Every organisation out there needs a team of experienced and passionate leaders.
Finding leaders within an organisation most of the time requires locating the individuals with leadership potential – it’s easier to fill the manager’s post with someone who knows the inner workings of the company rather than hiring a new person.
It’s also far less costly to source leadership candidates from your existing workforce – the recruitment process of managerial positions tends to be long and expensive.
Why do you need exceptional leaders at your organization?
Leaders are change agents who help an organisation overcome challenges. If a business faces a lack of leadership, it’s rare that it can reach its growth goals. To truly produce a high-quality product or service, you need leaders who have the authority and credibility to push the team to meet goals.
So, how do you know if someone is a good leader? Here are several important signs to which you should pay attention when searching for leader material at your company.
High potential, not performance
The performance of an individual helps define ability and expertise. It’s considered a parameter to identify leaders. However, we need to look beyond performance.
What you need to do, look for the employee’s aptitude and potential. Is there desire to grow?
Accept that some people are not cut out to be leaders. They could be outperforming others, that doesn’t mean they are a leader. Do they have the capacity to function in a leadership role? Or, are they content being a follower.

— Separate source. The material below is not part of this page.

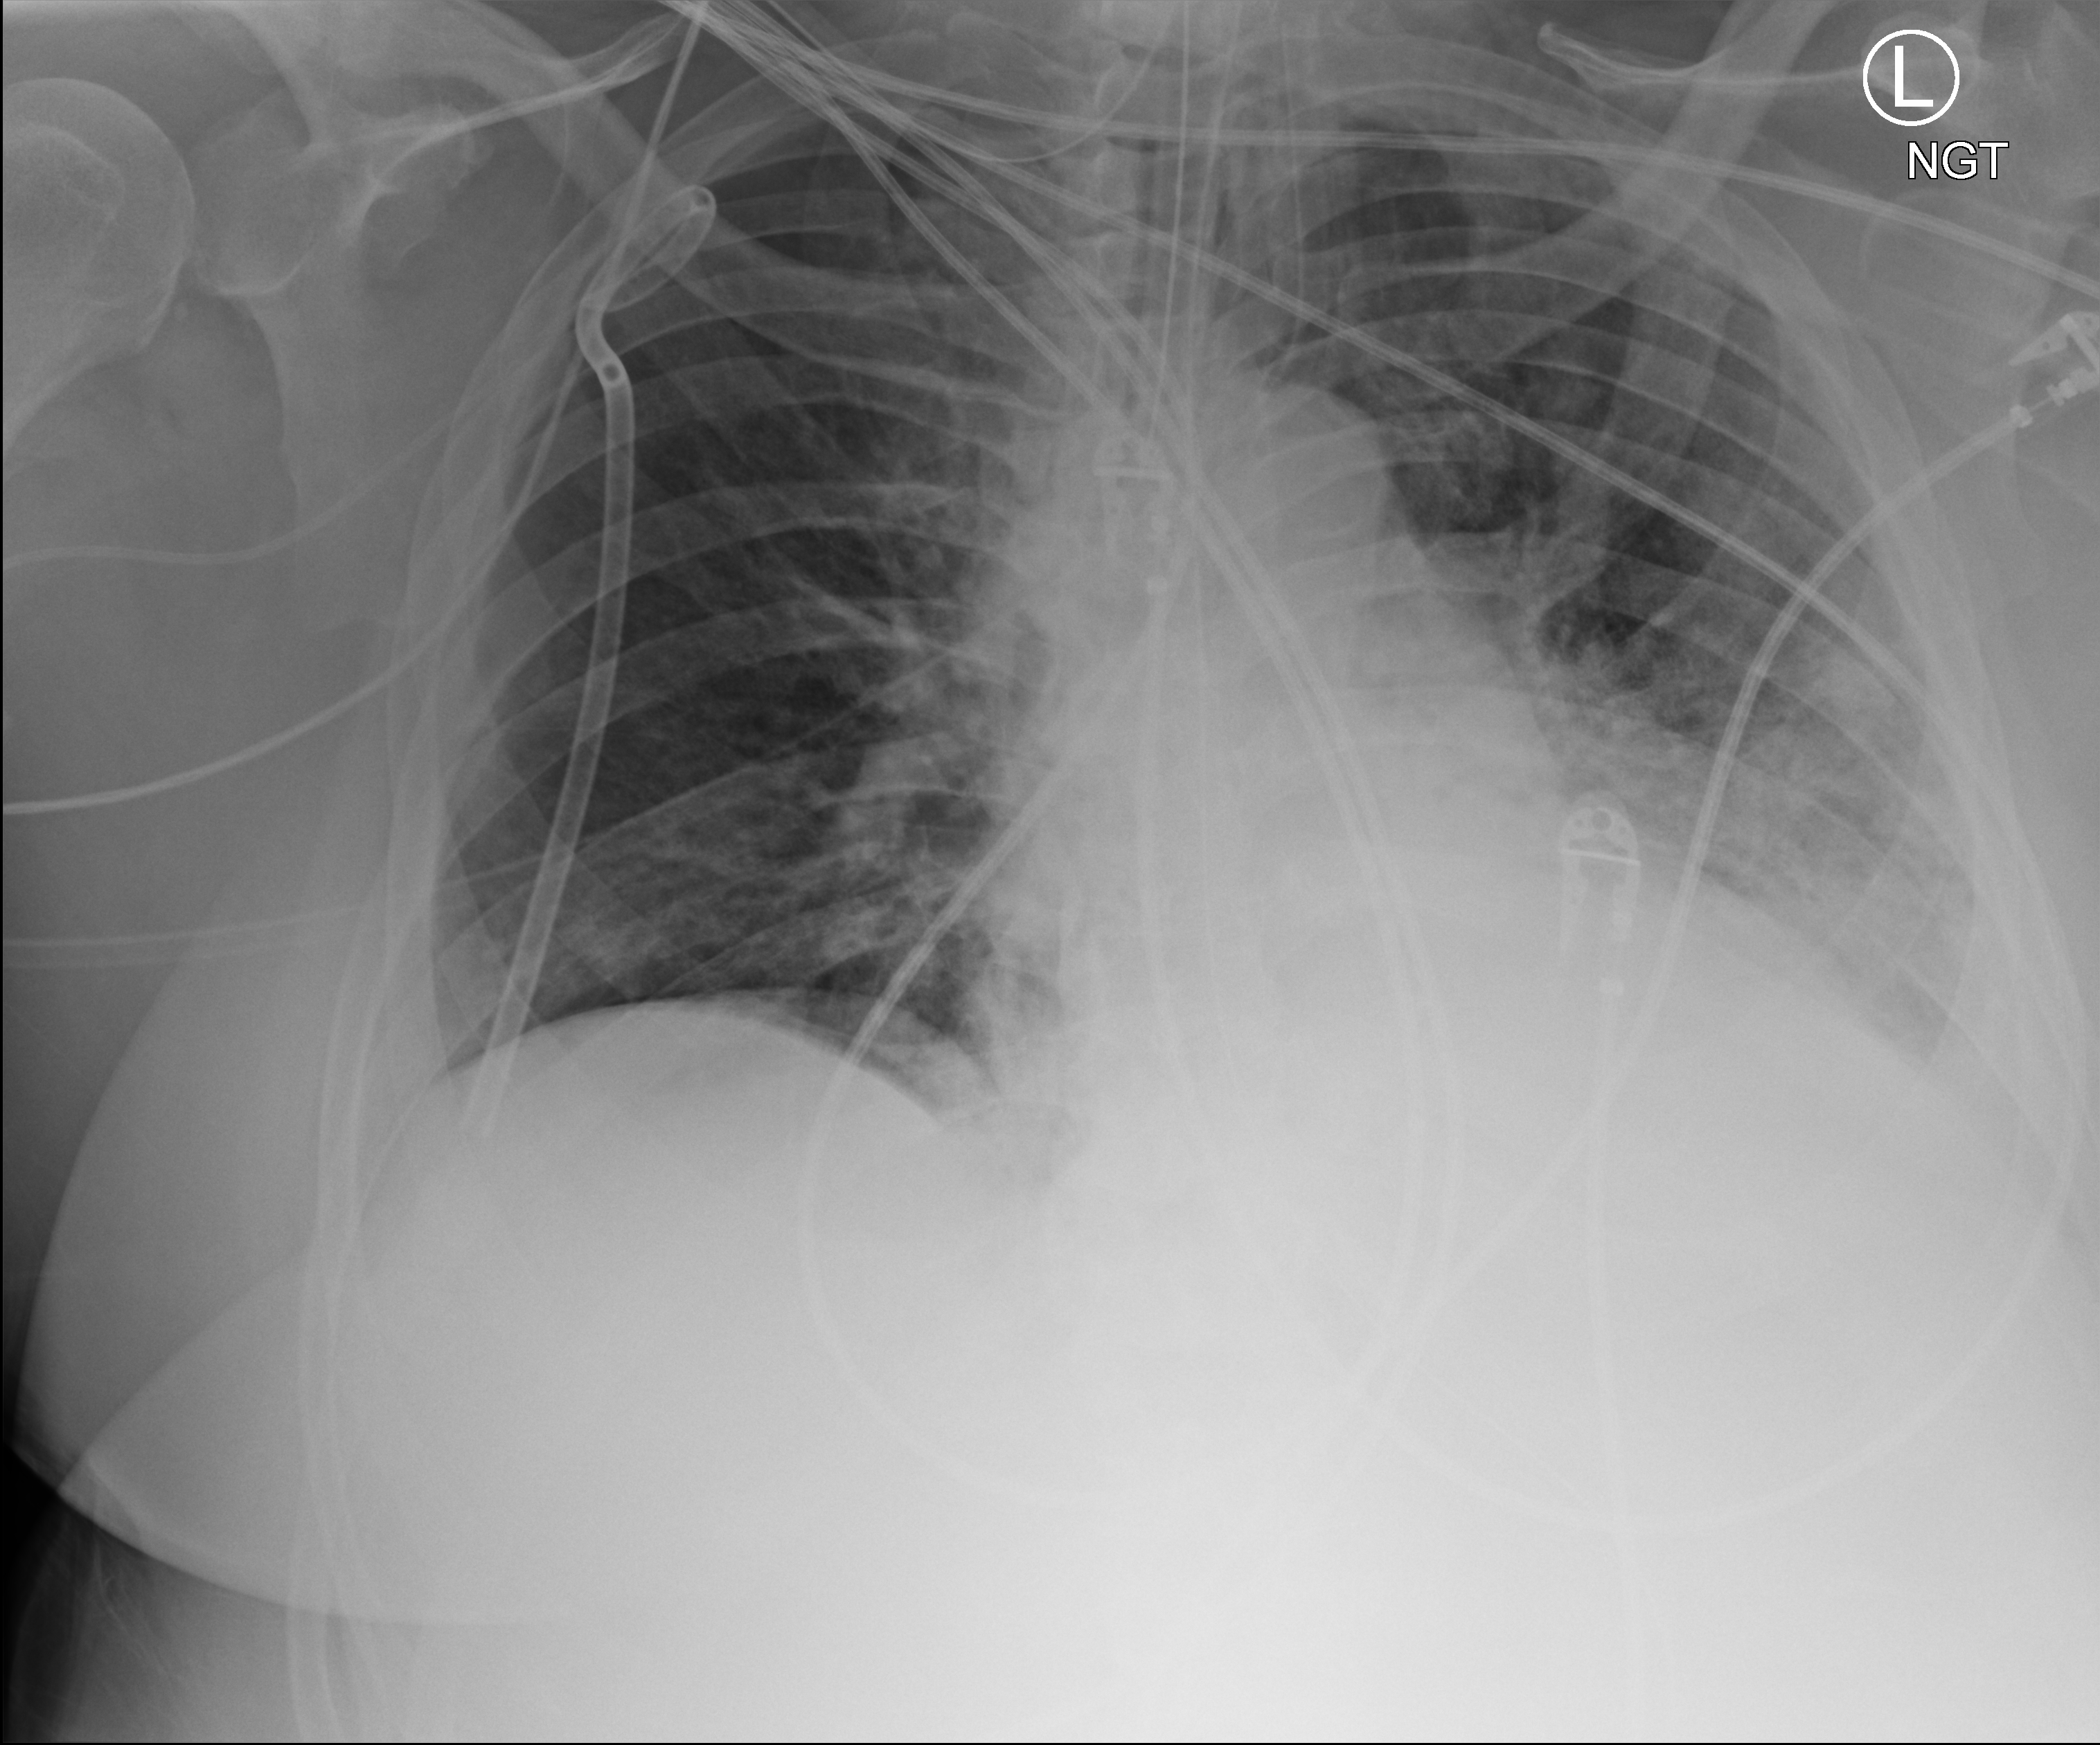
Chest X-ray (portable), anteroposterior (AP) projection. Patient hospitalised with COVID-19; male, aged 60–74 years.
Hospital-stay facts (about this admission, not read from this image; timing relative to this image not recorded):
- mechanically ventilated during this hospital stay: yes
- admitted to intensive care during this hospital stay: yes
- chronic kidney disease (admission record): no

Potential, in most cases, should outweigh performance as a deciding factor when looking for a leader. It’s like sport, the best player on the team isn’t always the captain.
Failure is part of growth in business. That’s why it pays to check how an individual responds to failure. If a person is shying away from taking responsibility for their actions, they might not be trusted as a leader of a team or department.
Leaders will always hold themselves accountable for failure and inspire a similar type of mindset in the members of their teams. Great leaders foster a culture of accountability and empower employees to own their mistakes and treat failures as important lessons.
Does the employee proactively make suggestions for process improvement? Do they show interest in going beyond their brief to achieve high-quality results for the organisation?
If both questions can be answered with a yes, you will typically have yourself the makings of a leader. A proactive approach means they genuinely care about the company and want to use their skill set and expertise to the fullest.
For example, do they clean up around the office, or suggest ways the business can save money and become more sustainable?
I use this as an example because one employee managed to do all three of these things in one simple step, finding my business an alternate storage service called Spacer. That type of thinking shows promise.
You want a leader who doesn’t simply organize team workflows – you need someone who will constantly look for new ways of growing your business and improving team workforce. They’ll be the ones to implement new project management software or culture of innovation.
Communication is critical
Communication is vital for leaders. Somebody who can get the point across with little or no effort is the type of individual you are looking for. Look for a person who can explain ideas in a precise manner.
Remember, listening is a part of communication! You want a person who can listen and respond.
It’s a good idea to look for these traits during meetings – both formal and informal. If you spot someone who mediates conflicts between team members smoothly and fosters good communication practices (for example, by allowing each employee a time slot for speaking up), it’s a sign that you’ve got a potential leader in front of you.
Smart leaders know the value of soft skills and take every opportunity to hone them and use them to their benefit. That’s why another good sign is proactivity in that area, for example by attending trade shows and conferences for networking purposes.
Some people will make things happen; others will not. An individual who makes the relevant decisions to take tasks or projects to their desired and logical outcomes is the person you want. Others prefer to watch and wait for things to happen before they go along with the process.
The former is the leader. They strive for completion by becoming a part of the decision-making process.
Again, the defining characteristic of leader material is proactivity. That type of individual will always speak up if their tasks stand in stark contrast with their perspective on the company’s direction.
They won’t be afraid to speak up and make their point heard. You need someone like that for your organization to move forward.
Start giving potential leaders extra responsibility. Throw them under the bus, see how they handle it. Can they manage their regular tasks and the new ones?
Are they finding it difficult to control? Leaders will always have to maintain more than one job, and manage them well. Good leaders know how to wear many hats at the same time and not go crazy.
Managerial positions often involve a mix of skills that help the individual in switching from one task to another. Smart leaders know all the secrets of time management and will be able to take on extra workload by accommodating it into their schedules smoothly.
Consider some emotional aspects about the potential leader you are looking at. Are they a good team player? Do they help others? How do they interact with others? Do they build personal relationships?
Primarily, you are looking for a selfless individual. Somebody that can use their understanding of people for the benefit of the company will always stand above somebody who can’t.
Knowing if somebody is a leader will take time, don’t rush the process. You want to see a potential leader in different situations and circumstances to gauge their potential. A good leader can be invaluable to an organisation.